A Sham And France's Unsettled Past

Posted: April 30, 1997

``The best lives are invented,'' observes an elderly Albert Dehousse (Jean-Louis Trintignant), reflecting on his years as a Resistance fighter, a French lieutenant colonel, a government minister and a complete and utter sham, in Jacques Audiard's fascinating A Self-Made Hero.

The opening selection of the sixth annual Philadelphia Festival of World Cinema, which gets underway tonight, Hero is a remarkable study of individual deceit and a nation's collective reckoning over its tortured role during World War II. Writer-director Audiard has created both a serious rumination about self-invention and a playful, provocative entertainment through documentary techniques (talking-head interviews with ``witnesses''), fanciful camera work and a tone that deftly combines comedy and tragedy to tell a story with political bite and poignancy.

The story is this: Albert Dehousse (played by Mathieu Kassovitz as a young man, with Trintignant supplying the reminiscences) grows up pampered and protected, the only child of a widow, in the French countryside. His childhood is immersed in toy soldiers and imaginary games, and when the Nazis roll into France, not much changes. But soon his world and the reality of the war collide, and Albert - enamored of the French guerrilla fighters - uses his skills as a virtuoso liar to insinuate himself into the Resistance movement. Thanks to his wit, his wiles and dumb luck, Albert ascends the Resistance hierarchy, so much so that in 1945, he is assigned to a key post in Germany's French-occupied zone.

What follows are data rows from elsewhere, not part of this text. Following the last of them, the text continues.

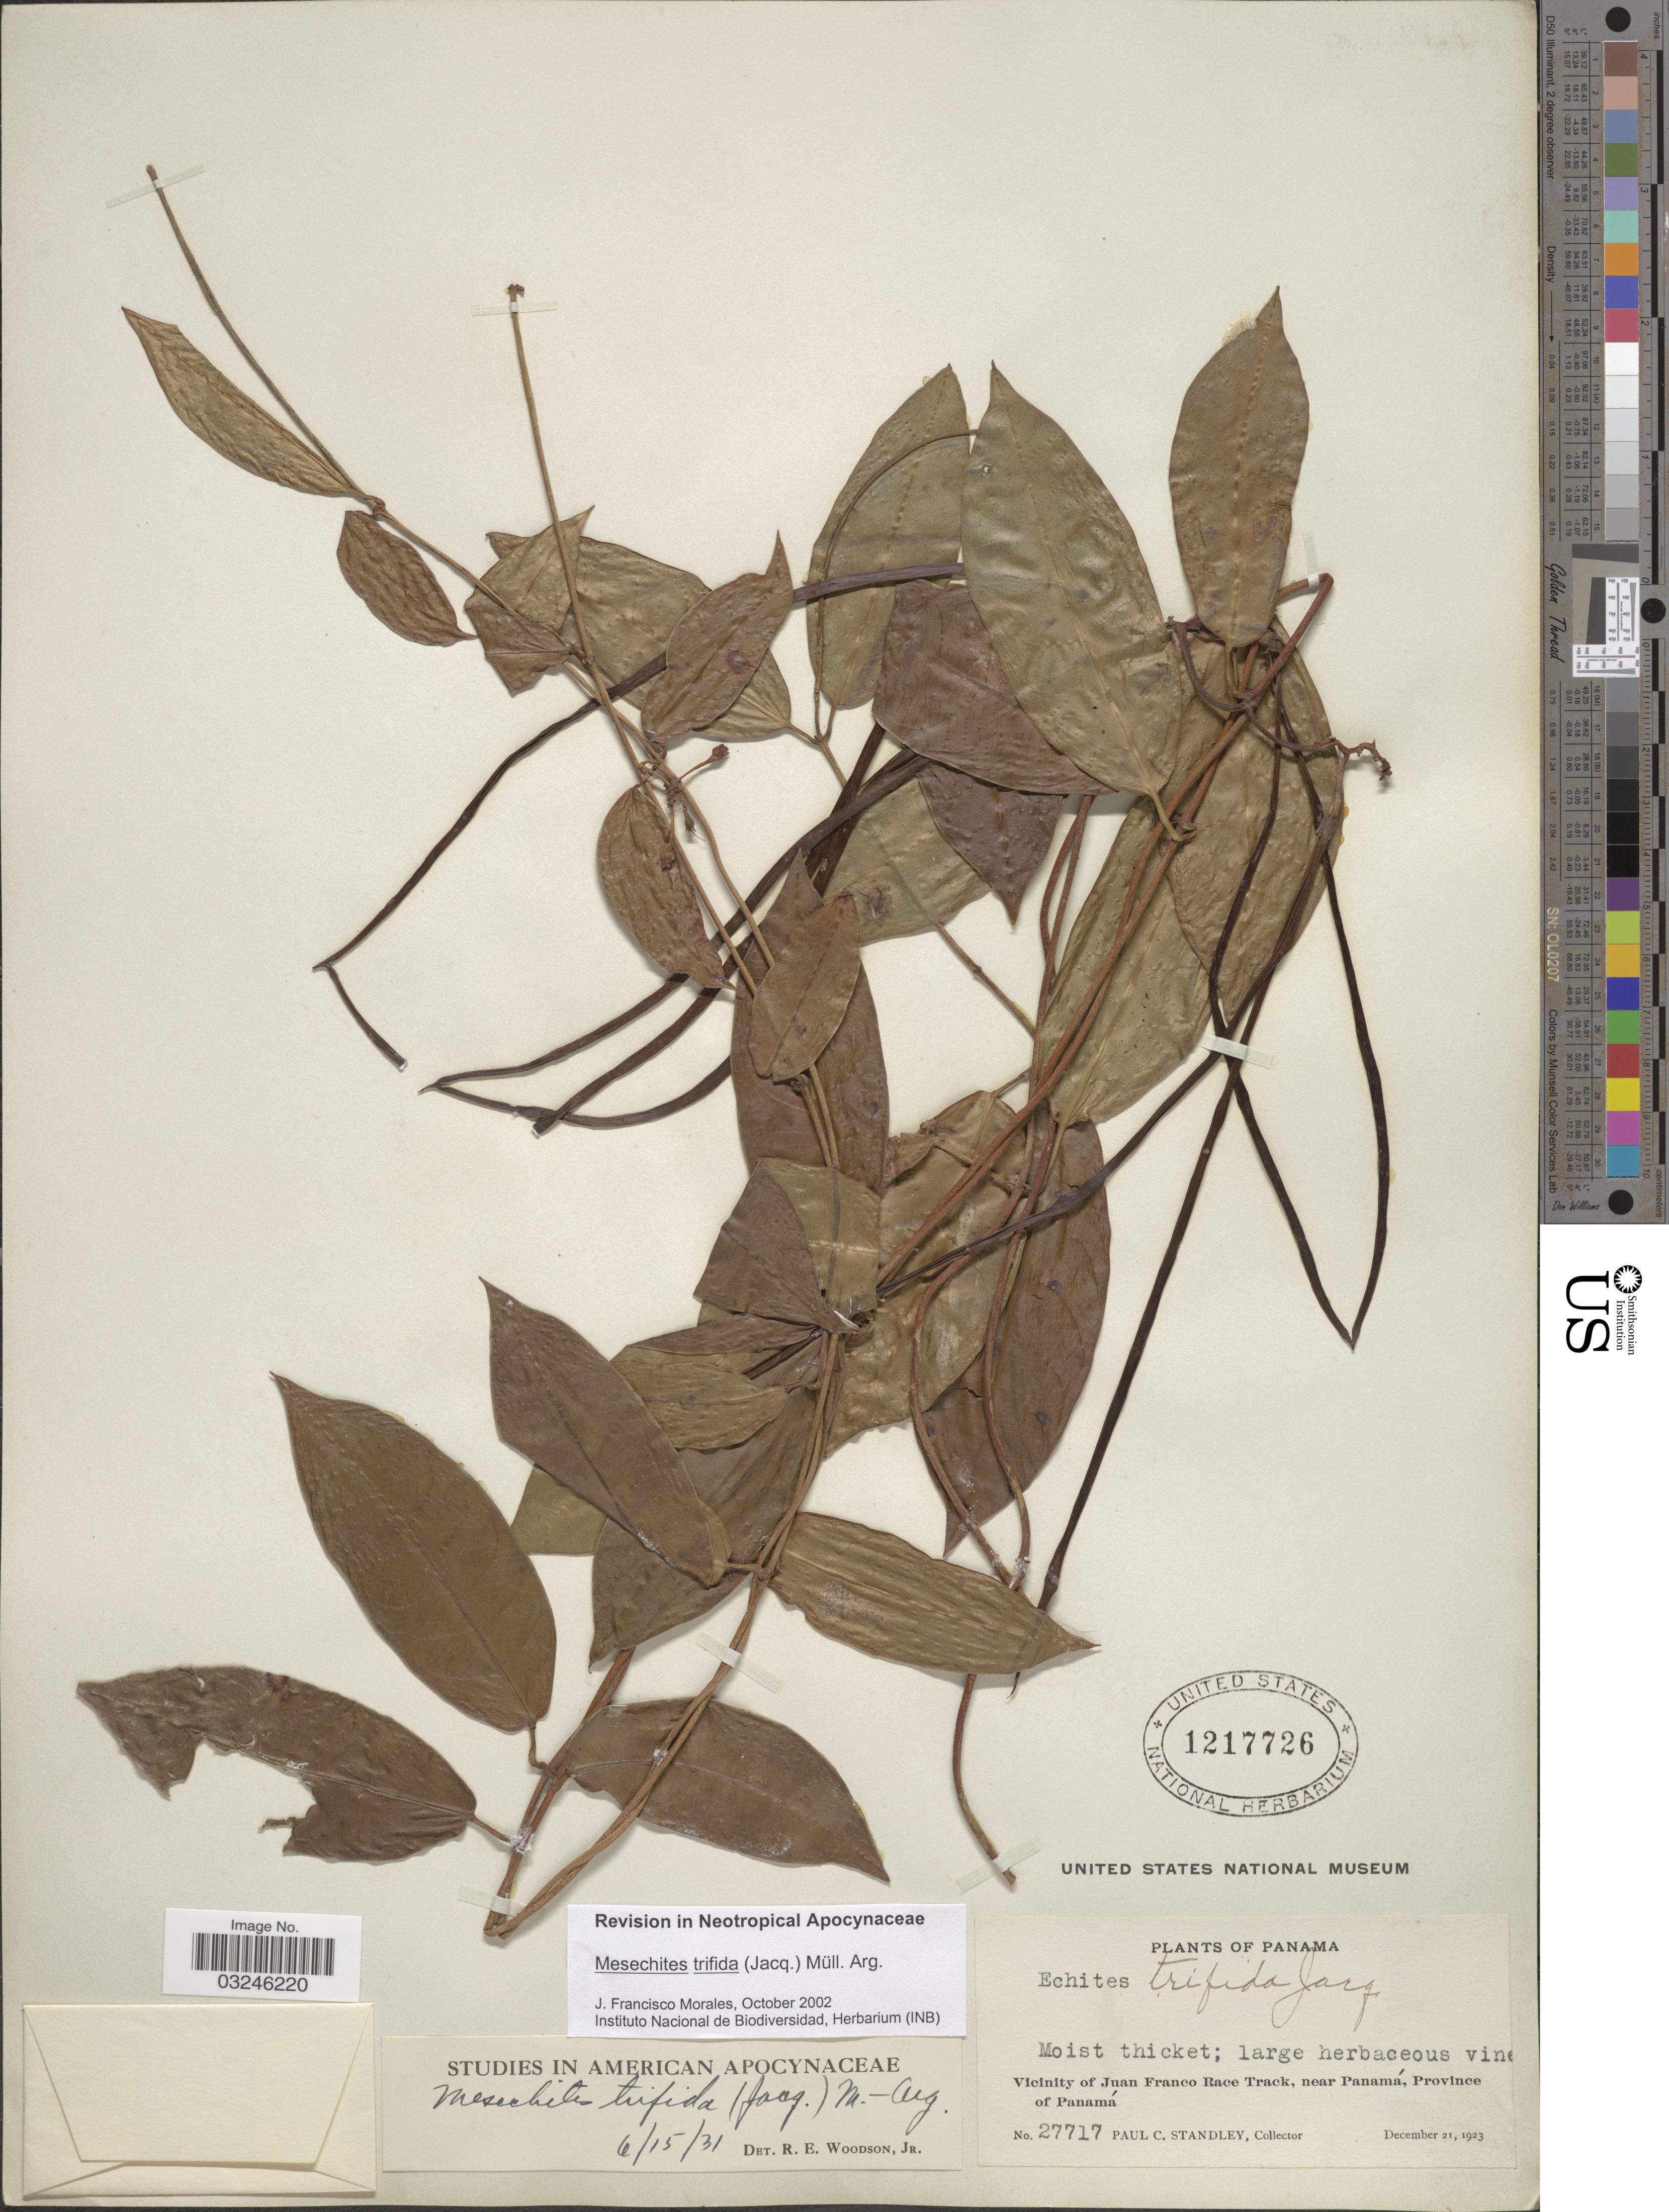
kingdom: Plantae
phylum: Tracheophyta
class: Magnoliopsida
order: Gentianales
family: Apocynaceae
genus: Mesechites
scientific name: Mesechites trifidus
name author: (Jacq.) Müll. Arg.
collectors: P. C. Standley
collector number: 27717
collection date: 1923-12-21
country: Panama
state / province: Panamá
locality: Vicinity of Juan Franco Race Track, near Panamá.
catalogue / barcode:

With cutting humor and a superb performance from Kassovitz, A Self-Made Hero examines not only one man's life lived as a lie, but also a nation that is still trying to come to terms with its fractured past.

A SELF-MADE HERO * * * 1/2

Directed by Jacques Audiard, written by Alain Le Henry and Audiard. With Matthieu Kassovitz, Anouk Grinberg and Sandrine Kiberlain. In French with subtitles.

Running time: 1 hour, 45 mins.

Parent's guide: No MPAA rating (sexual situations, violence)

Showing at: Annenberg Center, 3680 Walnut St., at 8 tonight. Tickets: $15, reservation required; includes post-screening reception. Information: 1-800-969-7392.